ROZMOWA ZE Sławomirem Radzikowskim, królem strzelców I ligi w barwach Cukro-Transu
Było za dużo dobrych lokali
Który to Twój sezon w lidze halowej?
- Oj, ciężko policzyć. Z puławskimi rozgrywkami dałem sobie spokój ze cztery lata temu. Wcześniej występowałem w Wektrze, z doskoku w Ruke. Teraz wróciłem i chyba z przytupem, bo zostałem najskuteczniejszym zawodnikiem zmagań. Odpuściłem regularne zajęcia w siłowni, gdyż dotarło do mojego mózgu, że to właśnie piłka nożna jest na pierwszym miejscu.
Początki były ciężkie?
- Dokładnie. Piłka w hali jest dużo bardziej techniczna, szybsza. Dużo operuje się futbolówką. Liczy się technika, zwinność. Mecze są krótkie, a intensywność dużo większa niż na normalnym boisku. Początki były ciężkie. Po minucie nadawałem się do zmiany. Wraz z kolejnymi meczami kondycja rosła, technicznie nigdy nie byłem najgorszy i jakoś szło.

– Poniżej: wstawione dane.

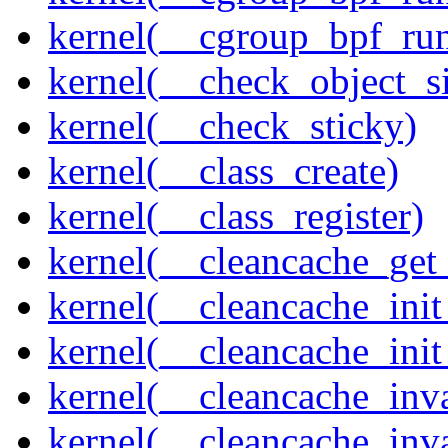
kernel(__cgroup_bpf_run
kernel(__check_object_s
kernel(__check_sticky)
kernel(__class_create)
kernel(__class_register)
kernel(__cleancache_get
kernel(__cleancache_init
kernel(__cleancache_init
kernel(__cleancache_inva
kernel(__cleancache_inv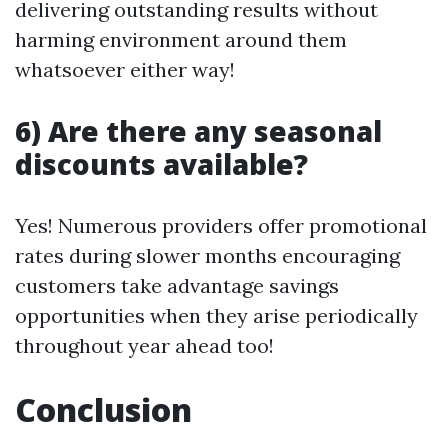
delivering outstanding results without
harming environment around them
whatsoever either way!
6) Are there any seasonal
discounts available?
Yes! Numerous providers offer promotional
rates during slower months encouraging
customers take advantage savings
opportunities when they arise periodically
throughout year ahead too!
Conclusion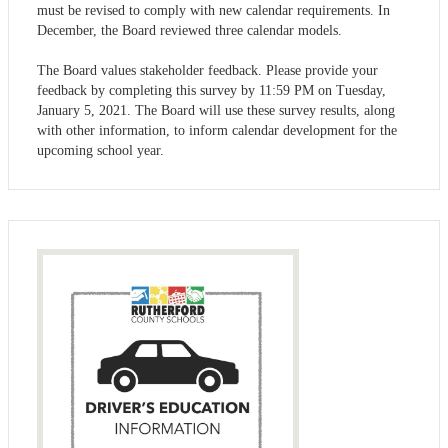
must be revised to comply with new calendar requirements. In
December, the Board reviewed three calendar models.
The Board values stakeholder feedback. Please provide your
feedback by completing this survey by 11:59 PM on Tuesday,
January 5, 2021. The Board will use these survey results, along
with other information, to inform calendar development for the
upcoming school year.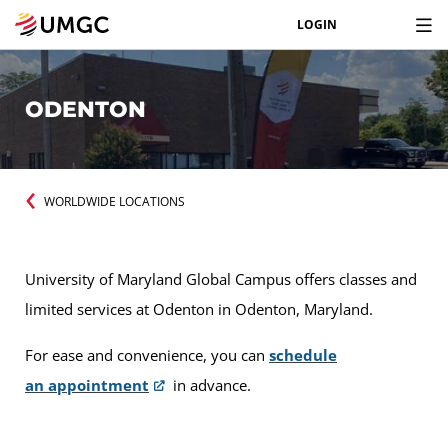
LOGIN
ODENTON
WORLDWIDE LOCATIONS
University of Maryland Global Campus offers classes and
limited services at Odenton in Odenton, Maryland.
For ease and convenience, you can
schedule
an appointment
in advance.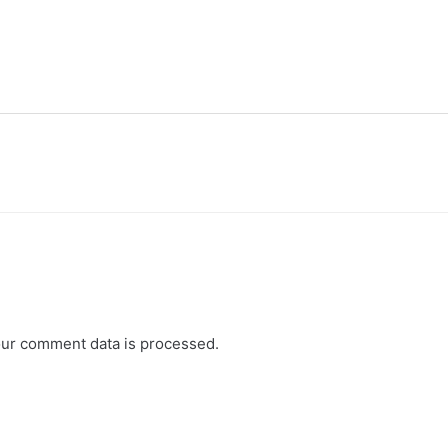
ur comment data is processed.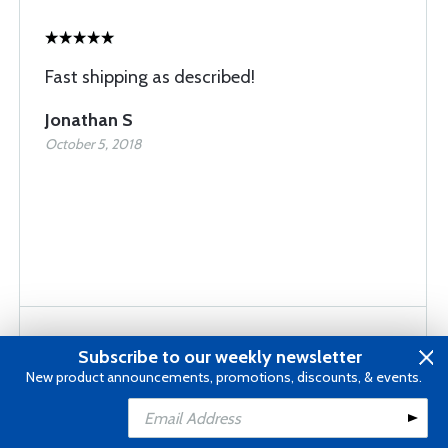
Fast shipping as described!
Jonathan S
October 5, 2018
Subscribe to our weekly newsletter
New product announcements, promotions, discounts, & events.
Good hardware. Good price.
Add to Cart
James H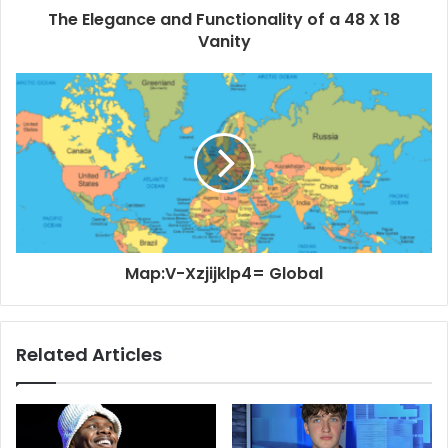
The Elegance and Functionality of a 48 X 18
Vanity
Map:V-Xzjijklp4= Global
Related Articles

Sławku, co się działo z Tobą po odejściu z Powiślaka Końskowola...
- A taka tułaczka. Bardziej skupiałem się na siłowni. Złapałem trochę masy i ciężko było biegać po boisku.
Gdzie grałeś?
- Pół roku w Orłach Kazimierz, później w SKS-ie Leokadiów, jednak kilogramy przeszkadzały w normalnym funkcjonowaniu. Ostatnio reprezentowałem barwy Gryfu Policzna, gdzie grają byli zawodnicy Powiślaka: Rafał "Banan" Banaszuk i Michał "Mogli" Chwiszczuk.
Kilka tygodni temu graliście sparing Gryf - Powiślak...
- No i zdobyłem gola dla zespoły z Policznej. Wracam do piłki na poważnie. Sam zacząłem dużo biegać. Dbam o siebie. Wcześniej zboczyłem trochę z torów. Poznałem za dużo dobrych lokali. Pasja osłabła i życie wyglądało tak, a nie inaczej. Postanowiłem z tym zerwać. Dyskoteki mnie nie obchodzą. Ciężko pracuję, by ponownie być tą osobą, którą większość mnie zna.
Nie było tematu powrotu do Powiślaka?
- Rozmawiałem z trenerem Gizą. Prosiłem tylko o możliwość treningów. Cieszę się, że się zgodził. Mogę uczestniczyć w zajęciach, a wiosną raczej będę grał dalej w Policznej. Dziękuję mu za to. Powiślak ma zamkniętą kadrę. Nie ma teraz mojego tematu. Może w przyszłości.
A w następnym sezonie?
- Zobaczymy.
Jeszcze kilka lat temu wydawało się, że możesz pójść w większą piłkę...
- Do poważniejszego futbolu trochę mi brakowało. Do średniej było mi daleko. Wydaje mi się, że siłownia gryzła się z piłką. No i moje weekendowe harce.
Niedawno miałeś wypadek...
- Miałem dać sobie spokój z piłką. W wakacje miałem nieszczęśliwe zdarzenie na motorze. Pojawił się problem z nogą. Powiedziałem sobie, że jeśli zdrowie wróci, chcę ponownie postawić na piłkę. Zdałem sobie sprawę, że to moja jedyna miłość, oczywiście nie licząc mamy Doroty i taty Sławka.
Masz marzenia związane z futbolem?
- Chciałbym zagrać chociaż minutę w barwach Wisły Puławy w lidze. Fajnie byłoby wyjść na plac w swoim mieście, pokazać się przed rodziną, sąsiadami, przyjaciółmi i znajomymi.
Trener Magnuszewski nie dzwonił?
- Nie miał powodów. Jak wrócę do normalnej dyspozycji może dowie się, że taki Radzikowski umie kopnąć piłkę, a numer z pewnością znajdzie (śmiech - przyp. red.).